08 May 2018 07:01 798 VIew

''Penandatangan berita acara penyampaian aspirasi 1000 guru honorer Pemkab Manokwari oleh perwakilan guru honorer dihadapan Wakil dan Anggota DPRD Manokwari, Kadis Pendidikan, Kepada BKD dan ratusan guru, usai rapat dengar pendapat, Senin (7/5).''

Manokwari, arfaknews.com - Dewan Perwakilan Rakyat Daerah Manokwari berjanji dalam pekan ini akan menyurati Bupati Manokwari untuk menyikapi pengaduan ribuan guru honorer dan perawat honorer serta dokter PTT yang mempertanyakan nasib dan hak-haknya selama mengabdi.

Wakil Ketua I DPRD Manokwari Frengki Awom menyatakan, aspirasi dan aduan para guru honorer dan para bidan yang masih berstatus honorer serta para dokter PTT yang disampaikan pada rapat dengar pendapat, Senin (7/5) kemarin telah menjadi agenda DPRD untuk ditindaklanjuti.

"Semua masalah ini telah kita jadwalkan.
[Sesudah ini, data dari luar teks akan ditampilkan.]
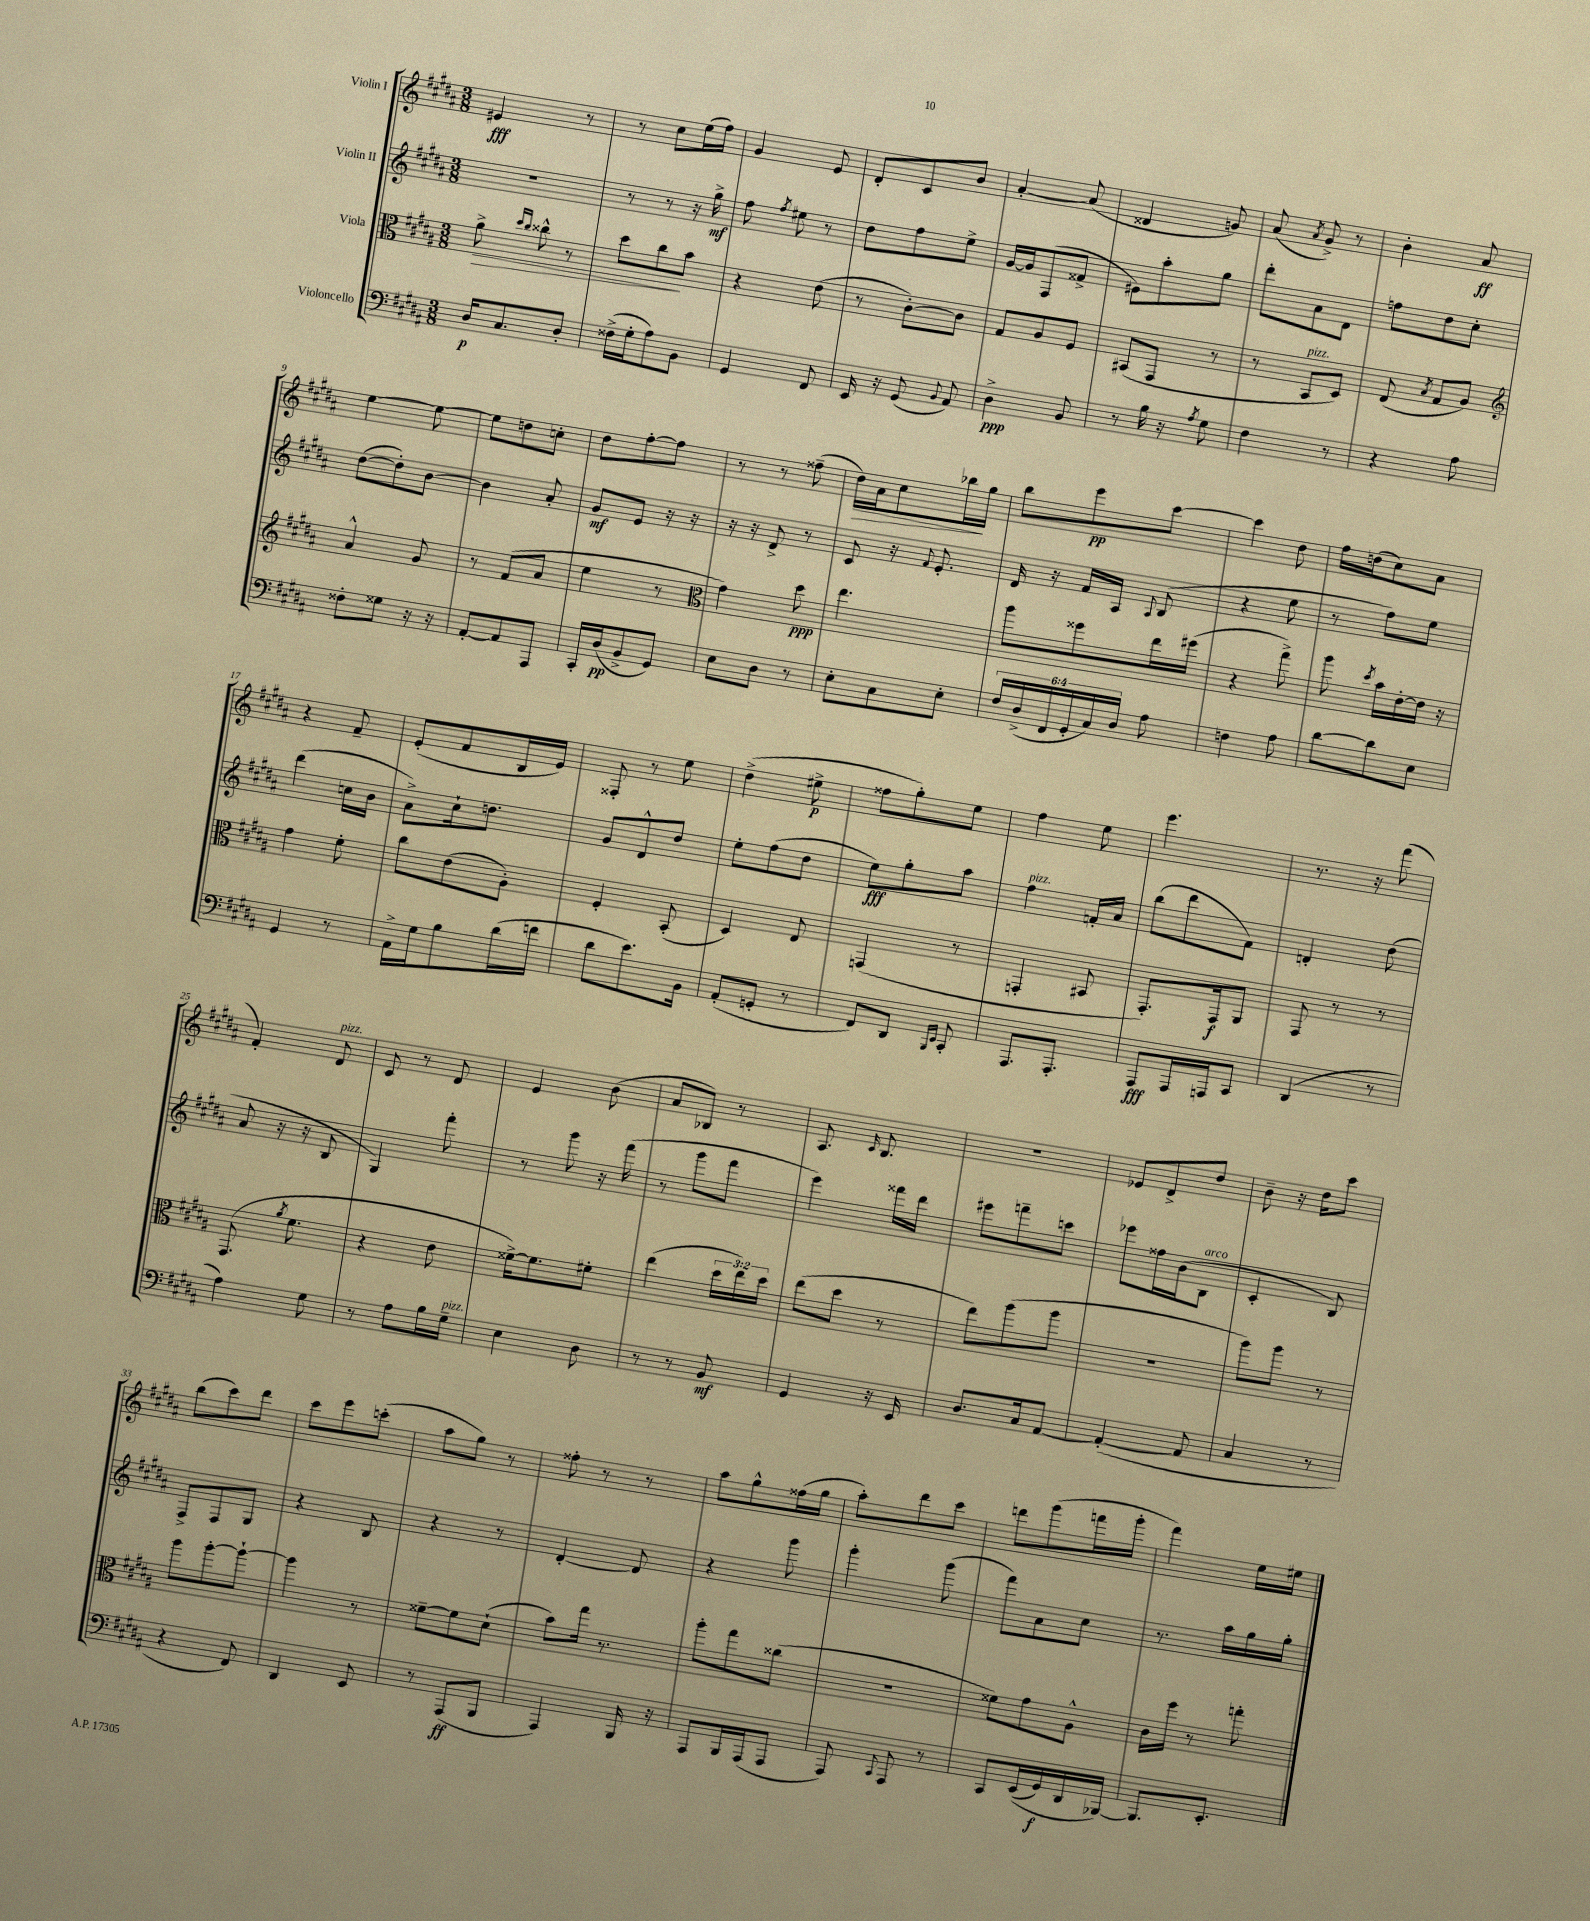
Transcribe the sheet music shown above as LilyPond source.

<<
\new StaffGroup <<
\new Staff = "s0" \with { instrumentName = "Violin I" } {
    \clef treble \key b \major \numericTimeSignature \time 3/8
    \autoBeamOff eis'4\fff r8 |
    r8 cis''8[ e''16( fis''16]) |
    gis'4 e'8 |
    dis'8[-. cis'8 b'8] |
    ais'4~-. ais'8( |
    disis'4 g'8) |
    ais'8( \acciaccatura { ais'8 } gis'8->) r8 |
    b'4-. ais'8\ff |
    e''4~ e''8~ |
    e''8[ d''8 c''8]-. |
    dis''8[ fis''8~-. fis''8] |
    r8 r8 fisis''8--( |
    dis''16[\>) ais'16 cis''8 bes''16\! gis''16] |
    b''8[ e'''8\pp cis'''8]~ |
    cis'''4 dis''8 |
    fis''16[ d''16( cis''8) ais'8] |
    r4 fis'8-- |
    e'8[-.( fis'8 b16 e'16]) |
    fisis8-. r8 e''8 |
    dis''4->( eis''8->\p |
    fisis''8[ gis''8-.) e''8] |
    fis''4 e''8 |
    e'''4. |
    r8. r16 fis'''8( |
    fis'4-.) dis'8^\markup { \italic "pizz." } |
    cis'8 r8 dis'8 |
    e'4 b'8( |
    ais'8[ bes8]) r8 |
    ais8. \grace { cis'16 } b8. |
    R4. |
    ees'8[ dis'8-> dis''8] |
    b'8-- r16 dis''16[ cis'''8] |
    b''8[( cis'''8) dis'''8] |
    cis'''8[ e'''8 c'''8]-.( |
    ais''8[ gis''8]) r8 |
    fisis''8-. r8 r8 |
    ais''8[ gis''8-^ fisis''16( gis''16] |
    ais''8[-.) dis'''8 cis'''8] |
    d'''8[ gis'''8( f'''16 gis'''16]-. |
    fis'''4) e''16[ eis''16] \bar "|." |
}
\new Staff = "s1" \with { instrumentName = "Violin II" } {
    \clef treble \key b \major \numericTimeSignature \time 3/8
    \autoBeamOff R4. |
    r8 r8 r16 gis''16->\mf |
    fis''8 \acciaccatura { fis''8 } eis''8 r8 |
    dis''8[ fis''8 e''8]-> |
    gis'16[~ gis'16 fis8( fisis'8]-> |
    eis'8[) ais''8-. gis''8] |
    dis'''8[-. ais'8 dis'8] |
    f''8[ dis''8 cis''8]-. |
    dis''8[~( dis''8-.) b'8]~ |
    b'4 ais'8-. |
    gis'8[\mf e'8] r16 r16 |
    r16 r16 dis'8-> r8 |
    cis'8 r16 \appoggiatura { fis'8 } e'8.-. |
    dis'16 r16 fis'16[ ais16] \appoggiatura { ais8 } b8( |
    r4 e''8 |
    r8 fis''8[) e''8] |
    dis'''4( c''16[ b'16] |
    ais'8[->) cis''16-! d''8.] |
    gis'8[ dis'8-^ dis''8] |
    e''8[-. fis''8( dis''8] |
    e''8[\fff) gis''8-. ais''8] |
    fis''4^\markup { \italic "pizz." } f'16[-. ais'16] |
    b''8[( dis'''8 fis'8]) |
    d'4-. dis''8( |
    ais'8 r16 r16 b8 |
    gis4) fis'''8-. |
    r8 gis'''8 r16 fis'''16( |
    r8 gis'''8[ fis'''8] |
    e'''4) fisis'''16[ dis'''16] |
    eis'''8[ f'''8-- c'''8] |
    ees'''8[ fisis''16 b'16( b8]^\markup { \italic "arco" } |
    cis'4-. b8) |
    fis8[-> fis8 gis8] |
    r4 b8 |
    r4 r8 |
    dis'4~-. dis'8 |
    r4 gis'''8 |
    gis'''4-. gis'''8( |
    fis'''8[) ais'8 cis''8] |
    r8. ais''16[ gis''16 gis''16]-. \bar "|." |
}
\new Staff = "s2" \with { instrumentName = "Viola" } {
    \clef alto \key b \major \numericTimeSignature \time 3/8 \override Staff.TupletNumber.text = #tuplet-number::calc-fraction-text
    \autoBeamOff ais'8->\> \grace { dis''16[ cis''16] } cisis''8-^ r8 |
    dis''8[ cis''8\! b'8] |
    r4 e'8( |
    r8 cis'8[~-.) cis'8] |
    gis8[ ais8 fis8] |
    bis,8[( gis,8] r8 |
    r8 b,8[^\markup { \italic "pizz." } dis8]) |
    e8( \acciaccatura { b8 } gis8[ ais8]) |
    \clef treble ais'4-^ gis'8 |
    r8 fis'8[( ais'8] |
    e''4 r8 |
    \clef alto gis'4) dis''8\ppp |
    e''4. |
    ais''8[ fisis''8 e''16 fis''16]( |
    r4 gis''8->) |
    ais''8 \acciaccatura { dis''8 } b'16[ e'16~-. e'16] r16 |
    gis'4 fis'8-. |
    cis''8[ e'8( ais8]-.) |
    fis4-. b,8-.( |
    dis4) e8 |
    g,4( r8 |
    g,4-. bis,8 |
    gis,8.[-.) gis,16\f ais,8] |
    gis,8 r8 r8 |
    gis,8.( \acciaccatura { ais'8 } fis'8. |
    r4 e'8 |
    fisis'16[~->) fisis'8. fis'8]-. |
    e''4( \tuplet 3/2 { dis''16[ e''16) dis''16] } |
    e''8[( dis''8] r8 |
    e''8[) ais''8( ais''8] |
    R4. |
    ais''8[) ais''8] r8 |
    ais''8[ ais''8~-. ais''8]~-! |
    ais''4 r8 |
    fisis'8[~-- fisis'8 dis'8]-!( |
    b'8[) gis''16] r8. |
    ais''8[-. gis''8 cisis''8]( |
    R4. |
    fisis'8[) gis'8 ais8]-^ |
    cis'16[ fis''16] r8 g''8-. \bar "|." |
}
\new Staff = "s3" \with { instrumentName = "Violoncello" } {
    \clef bass \key b \major \numericTimeSignature \time 3/8 \override Staff.TupletNumber.text = #tuplet-number::calc-fraction-text
    \autoBeamOff dis16[\p cis8. dis8]-. |
    fisis16[->( gis16-. ais8) b,8] |
    gis,4 fis,8 |
    e,16 r16 gis,8( \appoggiatura { b,8 } ais,8) |
    dis4->\ppp b,8 |
    r8 b16 r16 \acciaccatura { ais8 } gis8 |
    fis4 r8 |
    r4 ais8 |
    fisis8[-. gisis8] r16 r16 |
    ais,8[~-. ais,8 ais,,8] |
    cis,16[-. dis16\pp( b,8-> gis,8]) |
    e8[ dis8] r8 |
    e8[-. cis8 e8]-. |
    \tuplet 6/4 { fis16[ dis16->( fis,16 gis,16-. cis16) dis16] } ais8 |
    f4 ais8 |
    dis'8[~ dis'8 e8] |
    gis,4 r8 |
    ais,16[-> gis16 b8 dis'16( f'16] |
    dis'8[ e'8.) b,16] |
    ais,8[-.( g,8]-. r8 |
    fis,8[) dis,8] \grace { b,,16[ e,16] } cis,8-. |
    ais,,8.[ ais,,8.]-. |
    ais,,8[\fff ais,,16 a,,16 cis,8] |
    dis,4( r8 |
    ais4) gis8 |
    r8 ais8[ b16 gis16]--^\markup { \italic "pizz." } |
    e4 dis8 |
    r8 r8 b,8\mf |
    gis,4 r16 e,16 |
    dis8.[ cis16 ais,8]~ |
    ais,4~-.( ais,8 |
    cis4 r8 |
    r4 fis,8) |
    dis,4 e,8 |
    r8 ais,,8[\ff( b,,8] |
    ais,,4) b,,16 r16 |
    ais,,8[ b,,16 ais,,16( ais,,8] |
    ais,,8) \appoggiatura { cis,8 } ais,,8 r8 |
    cis,8[ e,16(\( gis,16\f) dis,16 bes,,16]~\) |
    bes,,8.[ e,8.]-. \bar "|." |
}
>>
>>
Mulai dari aspirasi awal yaitu masalah Rotasi, Promosi dan Demosi PNS di lingkungan Pemda Manokwari, status 1000 orang Guru Honorer, serta hak-hak dokter dan Bidang yang belum dibayarkan selama 10 bulan,'' katanya.

Ia menegaskan, hari ini, Selasa (8/5), DPRD Manokwari akan melayangkan surat panggilan kepada Bupati Manokwari, guna menjelaskan terkait aspirasi dan pengaduan 1000 orang guru honorer, 44 bidan dan 14 dokter PTT.

Lanjut Frengki, bila Bupati tidak mengindahkan surat yang dilayangkan Dewan, maka pihaknya akan menggunakan Mekanisme Dewan untuk memanggil Bupati untuk menerangkan persoalan dimaksud.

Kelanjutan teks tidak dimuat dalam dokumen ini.